§ FRAGMENTO:
***

Pero se da también el supuesto de otras instituciones cuyas pautas de funcionamiento, por sus particularidades negativas, justifican más que de sobra el recurso al juzgado.

En ambos tipos de casos, la justicia penal se convierte en el subrogado de controles previos inexistentes o cuyo deficiente funcionamiento determina que se acuda con indeseable frecuencia al que sólo debería ser un recurso extremo. Esta tendencia, reforzada por el dato de que la responsabilidad política es una rara avis que no consigue anidar en nuestro ecosistema público, produce como efecto. indeseable la sobreocupación de los jueces en cuestiones de alta densidad política. Algo que, en el teórico reparto de papeles entre las, diversas instancias de poder, no responde al ideal de normalidad del Estado de derecho, pero que en las actuales circunstancias, nada ideales, es, sin duda, un mal menor.

Frente al fenómeno no ha faltado la voz del pragmático, en clave de realpolitik, proponiendo un tratamiento encubridor del problema: si éste viene alado -se dice- por el acceso (indebido) de ciertas materias incendiarias a los tribunales, bastaría con poner un filtro eficaz en el control de los inputs, o sea, cerrar la puerta.

Como en otros casos se mata al mensajero, aquí se quiere exorcizar lo que no es más que un síntoma y en sí mismo no necesariamente malo. Lo decididamente grave es que en sedes públicas empiecen a aflorar los justiciables. Pues, cuando se dan tales situaciones, que el sistema disponga de alguna capacidad de respuesta -limitada, ocasional, a veces casi sólo simbólica como es la concentrada en la jurisdicción-, la judicialización de la política es, al fin, expresión de cierto grado de vigor del Estado de derecho.

***

[Entradas de datos guardadas]
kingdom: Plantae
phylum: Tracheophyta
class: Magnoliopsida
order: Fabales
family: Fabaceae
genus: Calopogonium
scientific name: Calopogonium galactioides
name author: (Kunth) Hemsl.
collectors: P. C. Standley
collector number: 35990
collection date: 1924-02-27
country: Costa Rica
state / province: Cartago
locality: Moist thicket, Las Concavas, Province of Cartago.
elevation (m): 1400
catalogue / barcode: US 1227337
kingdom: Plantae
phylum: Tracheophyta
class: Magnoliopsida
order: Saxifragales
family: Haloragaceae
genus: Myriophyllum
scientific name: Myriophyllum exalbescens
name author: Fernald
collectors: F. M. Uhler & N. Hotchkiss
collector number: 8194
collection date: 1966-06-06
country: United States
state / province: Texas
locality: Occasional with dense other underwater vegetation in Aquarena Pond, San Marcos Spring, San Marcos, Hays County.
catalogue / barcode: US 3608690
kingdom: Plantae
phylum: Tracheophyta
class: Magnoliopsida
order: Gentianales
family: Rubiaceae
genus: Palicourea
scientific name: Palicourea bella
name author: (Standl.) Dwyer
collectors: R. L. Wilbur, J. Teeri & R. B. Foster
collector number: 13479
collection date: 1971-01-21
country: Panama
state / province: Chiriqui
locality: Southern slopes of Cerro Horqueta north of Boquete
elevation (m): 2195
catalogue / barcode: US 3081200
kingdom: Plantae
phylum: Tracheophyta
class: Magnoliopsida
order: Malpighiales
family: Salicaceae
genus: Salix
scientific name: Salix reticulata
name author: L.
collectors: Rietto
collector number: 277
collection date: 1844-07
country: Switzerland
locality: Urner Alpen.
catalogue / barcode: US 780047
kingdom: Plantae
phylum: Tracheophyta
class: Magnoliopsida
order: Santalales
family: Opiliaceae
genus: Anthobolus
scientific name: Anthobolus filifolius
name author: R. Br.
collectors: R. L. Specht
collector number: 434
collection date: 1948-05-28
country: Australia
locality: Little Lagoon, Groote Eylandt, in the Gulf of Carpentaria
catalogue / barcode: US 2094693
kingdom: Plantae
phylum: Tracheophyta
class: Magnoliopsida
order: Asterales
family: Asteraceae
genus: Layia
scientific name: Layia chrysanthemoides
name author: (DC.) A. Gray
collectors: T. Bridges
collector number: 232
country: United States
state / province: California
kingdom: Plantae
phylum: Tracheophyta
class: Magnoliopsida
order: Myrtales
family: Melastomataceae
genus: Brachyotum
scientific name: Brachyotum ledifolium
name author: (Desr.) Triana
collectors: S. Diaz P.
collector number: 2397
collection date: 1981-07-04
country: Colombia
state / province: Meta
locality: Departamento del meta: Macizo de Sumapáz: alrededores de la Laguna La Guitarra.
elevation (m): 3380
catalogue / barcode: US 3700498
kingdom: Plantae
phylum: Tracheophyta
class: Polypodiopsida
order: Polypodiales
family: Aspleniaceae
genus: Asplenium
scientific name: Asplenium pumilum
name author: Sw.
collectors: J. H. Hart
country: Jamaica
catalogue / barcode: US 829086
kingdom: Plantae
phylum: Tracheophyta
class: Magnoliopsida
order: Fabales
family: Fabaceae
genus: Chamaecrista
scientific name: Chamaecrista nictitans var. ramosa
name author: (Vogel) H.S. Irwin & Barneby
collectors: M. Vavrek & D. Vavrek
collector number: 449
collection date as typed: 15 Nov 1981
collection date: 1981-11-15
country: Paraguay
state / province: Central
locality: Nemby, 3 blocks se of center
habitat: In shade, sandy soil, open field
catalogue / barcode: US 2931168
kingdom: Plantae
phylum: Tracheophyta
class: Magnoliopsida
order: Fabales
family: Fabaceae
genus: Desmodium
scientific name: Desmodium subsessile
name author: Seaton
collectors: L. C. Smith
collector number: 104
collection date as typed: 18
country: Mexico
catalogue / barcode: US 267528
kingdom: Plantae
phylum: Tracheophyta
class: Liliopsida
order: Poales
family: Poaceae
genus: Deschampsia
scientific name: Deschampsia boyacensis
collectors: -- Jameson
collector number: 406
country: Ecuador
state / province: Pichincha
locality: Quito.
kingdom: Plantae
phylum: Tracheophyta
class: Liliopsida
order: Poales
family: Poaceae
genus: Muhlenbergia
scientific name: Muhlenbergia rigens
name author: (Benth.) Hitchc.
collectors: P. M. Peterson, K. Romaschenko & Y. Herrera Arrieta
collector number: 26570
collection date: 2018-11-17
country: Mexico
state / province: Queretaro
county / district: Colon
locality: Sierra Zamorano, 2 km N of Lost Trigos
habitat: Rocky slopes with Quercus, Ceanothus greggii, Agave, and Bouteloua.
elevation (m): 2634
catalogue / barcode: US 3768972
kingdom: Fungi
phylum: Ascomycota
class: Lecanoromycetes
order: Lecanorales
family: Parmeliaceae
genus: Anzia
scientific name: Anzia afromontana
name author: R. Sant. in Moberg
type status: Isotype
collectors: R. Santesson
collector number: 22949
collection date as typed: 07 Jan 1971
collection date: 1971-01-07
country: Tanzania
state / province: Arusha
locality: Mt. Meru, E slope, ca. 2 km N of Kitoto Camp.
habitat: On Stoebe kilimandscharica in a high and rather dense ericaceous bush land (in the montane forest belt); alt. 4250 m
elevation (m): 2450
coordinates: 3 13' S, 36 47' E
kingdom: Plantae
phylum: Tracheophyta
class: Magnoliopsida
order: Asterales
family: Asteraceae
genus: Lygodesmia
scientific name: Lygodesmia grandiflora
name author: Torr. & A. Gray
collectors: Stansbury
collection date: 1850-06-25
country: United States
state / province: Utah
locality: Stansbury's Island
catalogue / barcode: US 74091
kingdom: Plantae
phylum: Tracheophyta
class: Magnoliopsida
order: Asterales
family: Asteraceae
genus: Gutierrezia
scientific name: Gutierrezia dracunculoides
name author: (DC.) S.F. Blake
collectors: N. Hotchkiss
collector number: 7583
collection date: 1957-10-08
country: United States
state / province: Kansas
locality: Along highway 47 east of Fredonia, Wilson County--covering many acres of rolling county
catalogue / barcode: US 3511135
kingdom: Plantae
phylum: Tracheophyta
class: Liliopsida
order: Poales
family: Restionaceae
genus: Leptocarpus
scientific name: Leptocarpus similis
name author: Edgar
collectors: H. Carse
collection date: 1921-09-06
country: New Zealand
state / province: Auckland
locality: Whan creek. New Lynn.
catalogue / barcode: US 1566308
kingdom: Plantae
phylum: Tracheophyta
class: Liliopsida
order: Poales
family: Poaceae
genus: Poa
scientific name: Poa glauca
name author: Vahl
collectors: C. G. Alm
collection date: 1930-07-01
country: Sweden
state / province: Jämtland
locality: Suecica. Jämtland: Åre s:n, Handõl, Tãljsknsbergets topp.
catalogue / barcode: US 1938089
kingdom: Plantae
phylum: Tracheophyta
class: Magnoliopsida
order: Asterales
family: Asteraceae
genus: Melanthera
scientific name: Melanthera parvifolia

***

§ PREGUNTAS DE ESTUDIO:
**a.** Copia del fragmento sobre la judicialización de la política todo lo que va desde "Pero se da también" hasta "recurso al juzgado.", pero cambia "instituciones" por "entidades".
**b.** Según el fragmento sobre la judicialización de la política, ¿qué propone la voz del pragmático para tratar el problema?
**c.** Prosigue el fragmento sobre la judicialización de la política a partir de su última oración.

§ RESPUESTAS:
**a.**
Pero se da también el supuesto de otras entidades cuyas pautas de funcionamiento, por sus particularidades negativas, justifican más que de sobra el recurso al juzgado.

**b.** Poner un filtro eficaz en el control de los inputs, o sea, cerrar la puerta.

**c.**
En este contexto, la captación de dos jueces por el partido del Gobierno para sus listas electorales sería ahora, en opinión de algunos de quienes lamentan el otro tipo de judicialización como mala, una judicialización deseable, incluso benéfica.

A mí, sinceramente, la idea de que a un juez se le llame sociedad civil y se asocie a su presencia en algún lugar la imagen ecológica, casi verde, del aire fresco o nuevo, no puedo ocultar que me produce una sensación indescriptible, quizá por lo distinta y novedosa.

Sin embargo, algunos ingredientes asociados a estas vicisitudes me parece que exigen no dejarse ganar por la estética fácil y profundizar en la reflexión.

Cuando, como es mi caso, se ha discrepado -por ideológico y falseador- del paradigma que expresa el artículo 127 de la Constitución, que prohíbe a los jueces la inscripción en partidos políticos o sindicatos, hay muy poco o nada que decir del hecho puro y simple de que algún juez haga una explícita opción de partido. A lo sumo, puede gustar o no gustar en función de la idea que se tenga de lo jurisdiccional.

Si de la opción en sí misma, del qué, pasamos al cómo, creo poder decir que pertenece a la naturaleza de esta clase de cosas el dato de que prime la dimensión publicitaria cuando, como aquí acontece, nos movemos en el marco de uh modo de hacer política que es. esencialmente gestual y bastante frívolo. ¿O cabría imaginar una búsqueda de jueces candidatos sin esa previamente demonizada judicialización de la política, sin la posibilidad de capitalizar electoralmente ciertas entradas en política como un golpe de efecto publicitariamente rentable? Con sinceridad, pienso que no.

Así, la legitimidad de la elección de campo de los jueces de referencia, en tanto que asunto personal, resulta ser tan incuestionable como predeterminada está objetivamente por la dinámica del mercado electoral, la modalidad de la puesta en escena de tales operaciones. Otra cosa son los matices, la anécdota, no diré que irrelevante, que puede acompañar a cada trayectoria individual, sin duda también legítimo objeto de valoración pública, pero ya sólo como cuestión de estilo.

Sin embargo, la forma -ya digo que seguramente inevitable- de producirse los acontecimientos puede inducir como efecto indesable un modo inadecuado, políticamente inadecuado, de entender la relación de la jurisdicción con las otras instancias de poder.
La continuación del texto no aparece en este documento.